I was protesting outside the Constitutional Court when the ‘sentence’ was announced. I was among a small group of people, maybe 15, but I was terrified because next to us there was a large crowd of anti-abortion protestors with their banners, rosaries and speeches. Just a few hours later, this small group turned into a mass movement, with crowds of Polish people protesting in the streets against our fundamentalist religious state.
Jarosław Kaczyński, the leader of the ruling Law and Justice Party, and a Deputy Prime Minister with control of the defence, justice and interior ministries, made a speech to the citizens of Poland. After protestors turned their activism to religious spaces, marking churches with graffiti and entering ceremonies with banners, the backlash from police and fascists was instantaneous. Kaczyński not only condoned this but called out for the need to ‘protect churches as an act of patriotism’ and was outright in stating that religion and buildings are more important than human rights. He said: “this is a war”. The sheer scale of the protests surprised the government and prompted an unproportional deployment of heavily armed riot police and even the territorial army.
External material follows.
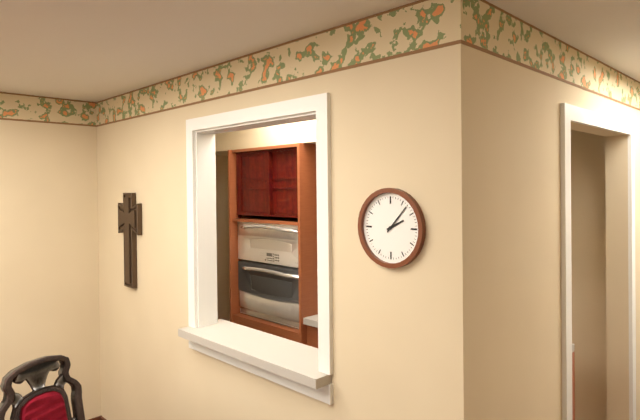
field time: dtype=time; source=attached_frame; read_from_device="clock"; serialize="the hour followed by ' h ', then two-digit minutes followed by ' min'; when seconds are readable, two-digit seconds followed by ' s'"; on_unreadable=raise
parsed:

During the past three weeks the police have acted in a very inconsistent, chaotic and violent way; using pepper spray on the first night of protests in Warsaw, arresting people at the fringes of the marches, and even letting the fascists control our crowd in front of the churches. To add horror to these past events, fascists have been more active on the streets than normal. They are attacking groups going back home from the protests all over Poland, throwing firecrackers into the middle of our crowds and protecting churches, as decreed by Kaczynnski.
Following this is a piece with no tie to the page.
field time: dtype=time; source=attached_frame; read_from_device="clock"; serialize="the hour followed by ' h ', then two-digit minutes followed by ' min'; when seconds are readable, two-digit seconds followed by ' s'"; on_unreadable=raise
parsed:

The Law and Justice party is taking away our fundamental rights. But it goes further. I wonder to what extent politicians, journalists, all this so-called ‘establishment’, think and behave both within their own interests and the current patriarchal system. They instruct us on how to behave and what slogans we should shout because they feel that our protest undermines their domination. In my thinking about this protest, I do not limit myself to ad hoc political issues but I see a wider social context. So let us remember that Kaczyński was right about one thing: there is a war, but we are fighting for women’s rights, for legal and free abortions for all who need it. We will shout as much as possible that “sex is not a crime, pregnancy is not a punishment, I want an abortion, I will have it”. Because no law can separate us and no law can divide us, we will stand arm in arm always in solidarity.
And this solidarity is wonderfully empowering. It is incredible to see such huge protests that arose in just one day. The All-Polish Women’s Strike led the way on the 22nd October and overnight it spread into a grassroots movement, with different initiatives taking part in decentralised actions all across Poland. We are seeing a beautiful collective resistance on the streets of all different kinds of people and communities On Friday 30th October there were more than 150,000 people protesting on the streets of Warsaw, marking the biggest march since the fall of communism in 1989 in Poland.
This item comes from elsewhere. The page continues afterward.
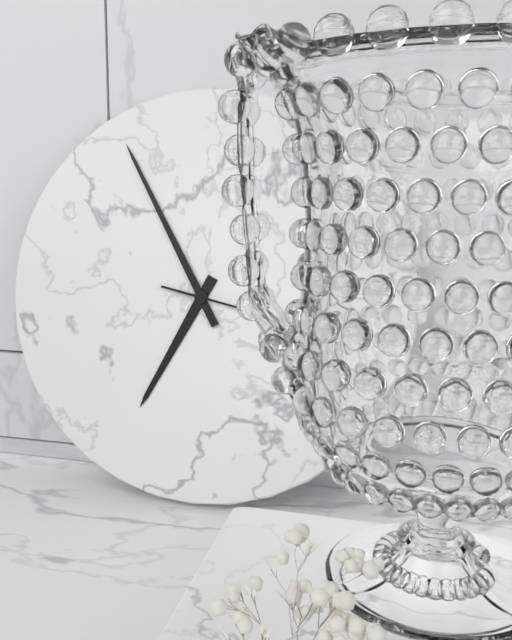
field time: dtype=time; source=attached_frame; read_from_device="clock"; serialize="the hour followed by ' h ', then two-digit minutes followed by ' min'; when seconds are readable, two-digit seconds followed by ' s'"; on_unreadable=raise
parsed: 6 h 55 min 17 s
I believe in the power of the youth and the power of women. The Constitutional Court, along with far too many politicians, have shown us that freedom of women’s choice is a highly politicised issue. Those in power violate women’s laws, our sense of basic security, and our hopes for living in accordance with our beliefs.
We will not let this be our future, the last generation. I believe that we have started a revolution on the streets these past few weeks and I sincerely hope that it will not be limited to the fight for women’s rights and free abortion. Yes, right now it is a battle that we have to focus on and that we have to win. This would be the first dent in the shield of patriarchy. But it has to spread further to fighting for immigrant and refugee rights, for LGBTQI+ rights, for sex workers’ rights, for workers’ rights, for the rights of people with disabilities, for education, for the end of capitalism and land exploitation, for climate justice. Our future depends on all of this to provide basic security and equality for everyone regardless of skin colour or sexual orientation.
“Revolution cannot be planned, accelerated or triggered. For the revolution is not a movement towards freedom, but a manifestation of this freedom, it is the culmination, not the beginning of the path.” Piotr Laskowski (author of the book Szkice z Dziejów Anarchizmu)
People outside Poland right now may struggle to understand how terrifying the widespread control over women’s bodies is. This is why we shout: my body and my mind are mine and only mine. I decide what to do with it, how to treat it, and how I care for it. Not the Church’s, not politicians’, not my parents’, or partners’. So we shout: “My body, my choice!”